[[ Data to use, beginning ]]

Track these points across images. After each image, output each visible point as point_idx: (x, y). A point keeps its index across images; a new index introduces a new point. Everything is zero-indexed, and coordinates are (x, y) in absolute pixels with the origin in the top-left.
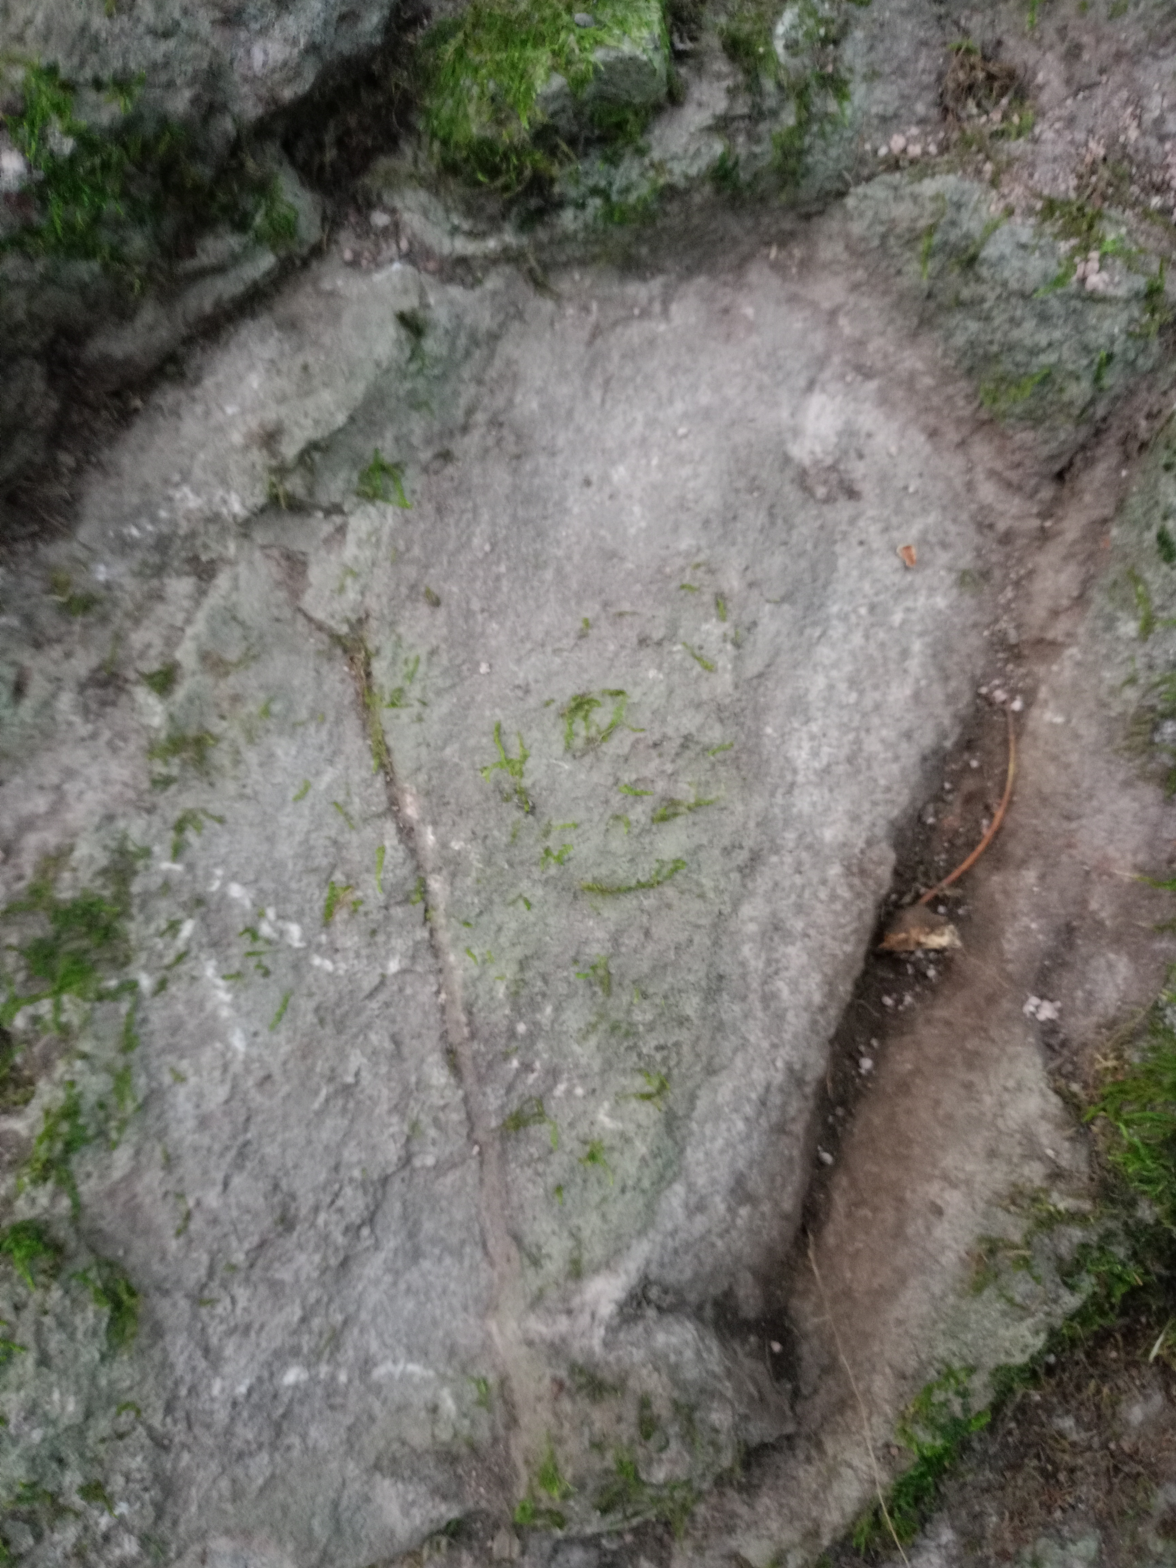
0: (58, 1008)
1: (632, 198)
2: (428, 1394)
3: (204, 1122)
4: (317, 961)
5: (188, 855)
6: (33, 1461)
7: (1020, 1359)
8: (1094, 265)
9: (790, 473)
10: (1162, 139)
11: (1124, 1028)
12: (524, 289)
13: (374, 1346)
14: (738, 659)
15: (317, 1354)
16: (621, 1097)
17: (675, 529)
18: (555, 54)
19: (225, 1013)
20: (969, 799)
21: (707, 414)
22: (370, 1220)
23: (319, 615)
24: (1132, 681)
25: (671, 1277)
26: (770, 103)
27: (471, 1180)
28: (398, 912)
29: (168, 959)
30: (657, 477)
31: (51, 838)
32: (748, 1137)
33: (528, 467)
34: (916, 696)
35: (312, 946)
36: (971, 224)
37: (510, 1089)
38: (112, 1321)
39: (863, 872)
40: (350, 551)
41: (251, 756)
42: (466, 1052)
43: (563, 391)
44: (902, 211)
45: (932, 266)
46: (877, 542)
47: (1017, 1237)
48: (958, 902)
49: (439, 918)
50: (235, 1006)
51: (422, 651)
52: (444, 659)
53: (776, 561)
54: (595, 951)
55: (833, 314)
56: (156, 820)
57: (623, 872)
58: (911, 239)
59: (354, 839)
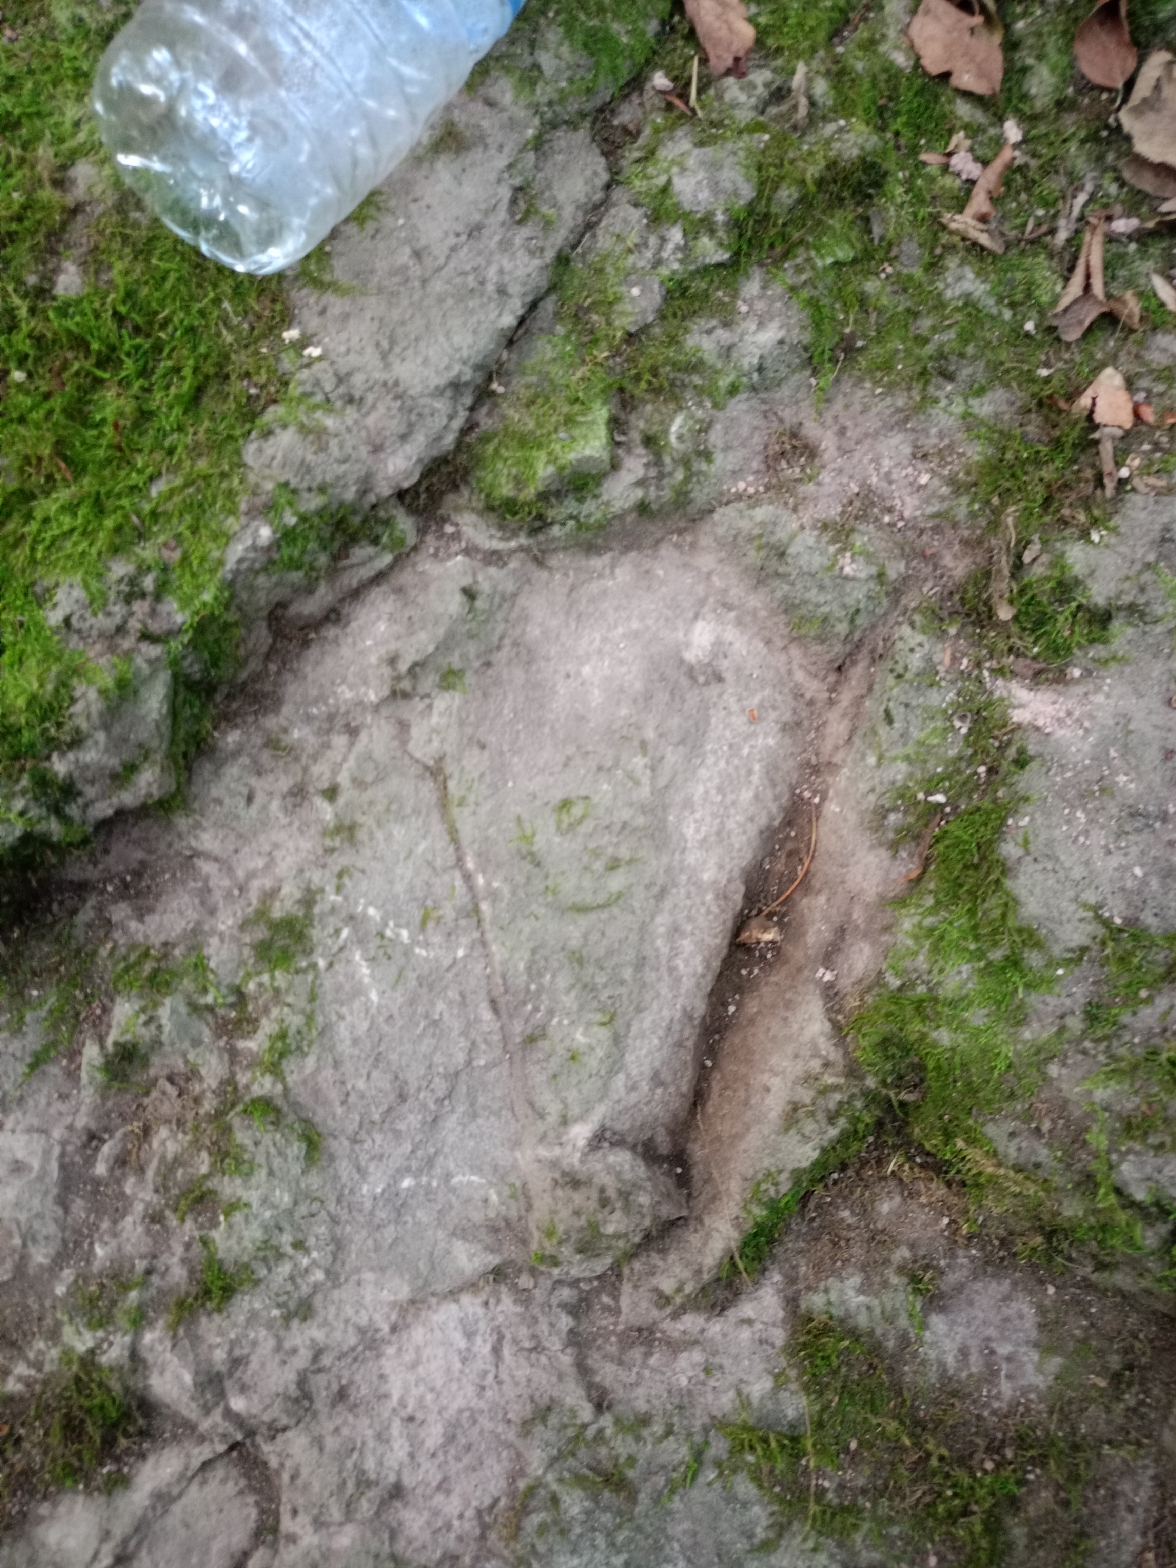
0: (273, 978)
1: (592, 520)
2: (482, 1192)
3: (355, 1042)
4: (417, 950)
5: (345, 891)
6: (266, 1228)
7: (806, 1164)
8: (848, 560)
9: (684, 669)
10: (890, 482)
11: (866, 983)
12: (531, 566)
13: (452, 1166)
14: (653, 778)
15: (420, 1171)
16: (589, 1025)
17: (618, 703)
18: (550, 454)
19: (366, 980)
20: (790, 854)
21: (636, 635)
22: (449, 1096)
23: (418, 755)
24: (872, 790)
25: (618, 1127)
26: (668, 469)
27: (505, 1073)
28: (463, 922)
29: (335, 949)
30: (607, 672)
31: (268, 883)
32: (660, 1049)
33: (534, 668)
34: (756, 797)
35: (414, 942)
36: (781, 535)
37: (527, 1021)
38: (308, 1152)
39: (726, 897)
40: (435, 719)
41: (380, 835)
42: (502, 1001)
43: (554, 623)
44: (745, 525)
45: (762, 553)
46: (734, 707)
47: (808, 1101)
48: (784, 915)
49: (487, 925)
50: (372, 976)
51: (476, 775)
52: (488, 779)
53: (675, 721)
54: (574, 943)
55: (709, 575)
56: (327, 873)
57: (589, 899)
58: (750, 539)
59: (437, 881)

[[ Data to use, end ]]

§ **What to produce**:
Reproduce exactly the lines above from the one with "34: (916, 696)" through the last line of the data, keeping both ends and dropping the pictures.

§ **Result of this exercise**:
34: (916, 696)
35: (312, 946)
36: (971, 224)
37: (510, 1089)
38: (112, 1321)
39: (863, 872)
40: (350, 551)
41: (251, 756)
42: (466, 1052)
43: (563, 391)
44: (902, 211)
45: (932, 266)
46: (877, 542)
47: (1017, 1237)
48: (958, 902)
49: (439, 918)
50: (235, 1006)
51: (422, 651)
52: (444, 659)
53: (776, 561)
54: (595, 951)
55: (833, 314)
56: (156, 820)
57: (623, 872)
58: (911, 239)
59: (354, 839)
0: (273, 978)
1: (592, 520)
2: (482, 1192)
3: (355, 1042)
4: (417, 950)
5: (345, 891)
6: (266, 1228)
7: (806, 1164)
8: (848, 560)
9: (684, 669)
10: (890, 482)
11: (866, 983)
12: (531, 566)
13: (452, 1166)
14: (653, 778)
15: (420, 1171)
16: (589, 1025)
17: (618, 703)
18: (550, 454)
19: (366, 980)
20: (790, 854)
21: (636, 635)
22: (449, 1096)
23: (418, 755)
24: (872, 790)
25: (618, 1127)
26: (668, 469)
27: (505, 1073)
28: (463, 922)
29: (335, 949)
30: (607, 672)
31: (268, 883)
32: (660, 1049)
33: (534, 668)
34: (756, 797)
35: (414, 942)
36: (781, 535)
37: (527, 1021)
38: (308, 1152)
39: (726, 897)
40: (435, 719)
41: (380, 835)
42: (502, 1001)
43: (554, 623)
44: (745, 525)
45: (762, 553)
46: (734, 707)
47: (808, 1101)
48: (784, 915)
49: (487, 925)
50: (372, 976)
51: (476, 775)
52: (488, 779)
53: (675, 721)
54: (574, 943)
55: (709, 575)
56: (327, 873)
57: (589, 899)
58: (750, 539)
59: (437, 881)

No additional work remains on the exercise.